**** DATA FOR ANALYSIS ****

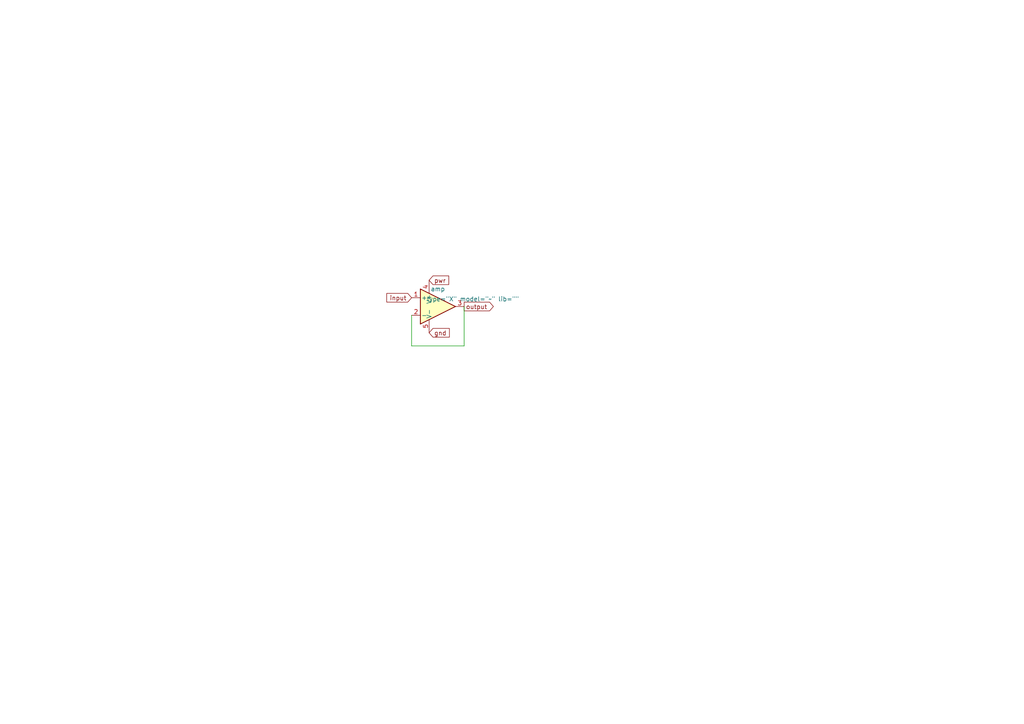
<source format=kicad_sch>
(kicad_sch (version 20211123) (generator eeschema)

  (uuid b55f6c44-5d5d-4524-bb86-893662f64598)

  (paper "A4")

  


  (wire (pts (xy 119.38 91.44) (xy 119.38 100.33))
    (stroke (width 0) (type default) (color 0 0 0 0))
    (uuid a0ce6788-2c7f-453a-a8f2-67c10ac5ef08)
  )
  (wire (pts (xy 134.62 100.33) (xy 134.62 88.9))
    (stroke (width 0) (type default) (color 0 0 0 0))
    (uuid bec8e21b-1d05-4cf9-94ad-73f215ada447)
  )
  (wire (pts (xy 119.38 100.33) (xy 134.62 100.33))
    (stroke (width 0) (type default) (color 0 0 0 0))
    (uuid c8bfbd94-d643-413f-903e-20bc66a1f425)
  )

  (global_label "pwr" (shape input) (at 124.46 81.28 0) (fields_autoplaced)
    (effects (font (size 1.27 1.27)) (justify left))
    (uuid 15dbe0b0-900f-4726-baea-517b84e445d6)
    (property "Intersheet References" "${INTERSHEET_REFS}" (id 0) (at 130.1388 81.2006 0)
      (effects (font (size 1.27 1.27)) (justify left) hide)
    )
  )
  (global_label "input" (shape input) (at 119.38 86.36 180) (fields_autoplaced)
    (effects (font (size 1.27 1.27)) (justify right))
    (uuid 5504464d-52c8-4b4f-9432-87eaf072d184)
    (property "Intersheet References" "${INTERSHEET_REFS}" (id 0) (at 112.1893 86.2806 0)
      (effects (font (size 1.27 1.27)) (justify right) hide)
    )
  )
  (global_label "output" (shape output) (at 134.62 88.9 0) (fields_autoplaced)
    (effects (font (size 1.27 1.27)) (justify left))
    (uuid bd12e0c1-d282-4405-a38a-bf83e3c47a27)
    (property "Intersheet References" "${INTERSHEET_REFS}" (id 0) (at 143.0807 88.8206 0)
      (effects (font (size 1.27 1.27)) (justify left) hide)
    )
  )
  (global_label "gnd" (shape input) (at 124.46 96.52 0) (fields_autoplaced)
    (effects (font (size 1.27 1.27)) (justify left))
    (uuid f51483a1-2a12-4e30-ad93-d0ae85257a2f)
    (property "Intersheet References" "${INTERSHEET_REFS}" (id 0) (at 130.3202 96.4406 0)
      (effects (font (size 1.27 1.27)) (justify left) hide)
    )
  )

  (symbol (lib_id "Simulation_SPICE:OPAMP") (at 127 88.9 0) (unit 1)
    (in_bom yes) (on_board yes)
    (uuid 95a16bc8-5b0b-4a19-9511-bfbdba477838)
    (property "Reference" "amp" (id 0) (at 127 83.82 0))
    (property "Value" "~" (id 1) (at 137.16 86.741 0))
    (property "Footprint" "" (id 2) (at 127 88.9 0)
      (effects (font (size 1.27 1.27)) hide)
    )
    (property "Datasheet" "~" (id 3) (at 127 88.9 0)
      (effects (font (size 1.27 1.27)) hide)
    )
    (property "Spice_Netlist_Enabled" "Y" (id 4) (at 127 88.9 0)
      (effects (font (size 1.27 1.27)) (justify left) hide)
    )
    (property "Spice_Primitive" "X" (id 5) (at 127 88.9 0)
      (effects (font (size 1.27 1.27)) (justify left) hide)
    )
    (pin "1" (uuid 588d83db-4b71-471d-925d-7b4021b3cc3f))
    (pin "2" (uuid 1ab50293-22fa-4637-8d03-4390ea5f9e23))
    (pin "3" (uuid b877e4e1-0512-4e43-9ff9-0d7a6e1fb92a))
    (pin "4" (uuid 9ae41ef8-6120-410f-87fd-7b7c6023319b))
    (pin "5" (uuid 63aafb65-2deb-4d0a-903e-ae52aae082e0))
  )

  (sheet_instances
    (path "/" (page "1"))
  )

  (symbol_instances
    (path "/95a16bc8-5b0b-4a19-9511-bfbdba477838"
      (reference "amp") (unit 1) (value "~") (footprint "")
    )
  )
)

</source>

****

Reproduce every record exactly; images stay out.

## [SOLUTION FOR THIS TASK]
<source format=kicad_sch>
(kicad_sch (version 20211123) (generator eeschema)

  (uuid b55f6c44-5d5d-4524-bb86-893662f64598)

  (paper "A4")

  


  (wire (pts (xy 119.38 91.44) (xy 119.38 100.33))
    (stroke (width 0) (type default) (color 0 0 0 0))
    (uuid a0ce6788-2c7f-453a-a8f2-67c10ac5ef08)
  )
  (wire (pts (xy 134.62 100.33) (xy 134.62 88.9))
    (stroke (width 0) (type default) (color 0 0 0 0))
    (uuid bec8e21b-1d05-4cf9-94ad-73f215ada447)
  )
  (wire (pts (xy 119.38 100.33) (xy 134.62 100.33))
    (stroke (width 0) (type default) (color 0 0 0 0))
    (uuid c8bfbd94-d643-413f-903e-20bc66a1f425)
  )

  (global_label "pwr" (shape input) (at 124.46 81.28 0) (fields_autoplaced)
    (effects (font (size 1.27 1.27)) (justify left))
    (uuid 15dbe0b0-900f-4726-baea-517b84e445d6)
    (property "Intersheet References" "${INTERSHEET_REFS}" (id 0) (at 130.1388 81.2006 0)
      (effects (font (size 1.27 1.27)) (justify left) hide)
    )
  )
  (global_label "input" (shape input) (at 119.38 86.36 180) (fields_autoplaced)
    (effects (font (size 1.27 1.27)) (justify right))
    (uuid 5504464d-52c8-4b4f-9432-87eaf072d184)
    (property "Intersheet References" "${INTERSHEET_REFS}" (id 0) (at 112.1893 86.2806 0)
      (effects (font (size 1.27 1.27)) (justify right) hide)
    )
  )
  (global_label "output" (shape output) (at 134.62 88.9 0) (fields_autoplaced)
    (effects (font (size 1.27 1.27)) (justify left))
    (uuid bd12e0c1-d282-4405-a38a-bf83e3c47a27)
    (property "Intersheet References" "${INTERSHEET_REFS}" (id 0) (at 143.0807 88.8206 0)
      (effects (font (size 1.27 1.27)) (justify left) hide)
    )
  )
  (global_label "gnd" (shape input) (at 124.46 96.52 0) (fields_autoplaced)
    (effects (font (size 1.27 1.27)) (justify left))
    (uuid f51483a1-2a12-4e30-ad93-d0ae85257a2f)
    (property "Intersheet References" "${INTERSHEET_REFS}" (id 0) (at 130.3202 96.4406 0)
      (effects (font (size 1.27 1.27)) (justify left) hide)
    )
  )

  (symbol (lib_id "Simulation_SPICE:OPAMP") (at 127 88.9 0) (unit 1)
    (in_bom yes) (on_board yes)
    (uuid 95a16bc8-5b0b-4a19-9511-bfbdba477838)
    (property "Reference" "amp" (id 0) (at 127 83.82 0))
    (property "Value" "~" (id 1) (at 137.16 86.741 0))
    (property "Footprint" "" (id 2) (at 127 88.9 0)
      (effects (font (size 1.27 1.27)) hide)
    )
    (property "Datasheet" "~" (id 3) (at 127 88.9 0)
      (effects (font (size 1.27 1.27)) hide)
    )
    (property "Spice_Netlist_Enabled" "Y" (id 4) (at 127 88.9 0)
      (effects (font (size 1.27 1.27)) (justify left) hide)
    )
    (property "Spice_Primitive" "X" (id 5) (at 127 88.9 0)
      (effects (font (size 1.27 1.27)) (justify left) hide)
    )
    (pin "1" (uuid 588d83db-4b71-471d-925d-7b4021b3cc3f))
    (pin "2" (uuid 1ab50293-22fa-4637-8d03-4390ea5f9e23))
    (pin "3" (uuid b877e4e1-0512-4e43-9ff9-0d7a6e1fb92a))
    (pin "4" (uuid 9ae41ef8-6120-410f-87fd-7b7c6023319b))
    (pin "5" (uuid 63aafb65-2deb-4d0a-903e-ae52aae082e0))
  )

  (sheet_instances
    (path "/" (page "1"))
  )

  (symbol_instances
    (path "/95a16bc8-5b0b-4a19-9511-bfbdba477838"
      (reference "amp") (unit 1) (value "~") (footprint "")
    )
  )
)

</source>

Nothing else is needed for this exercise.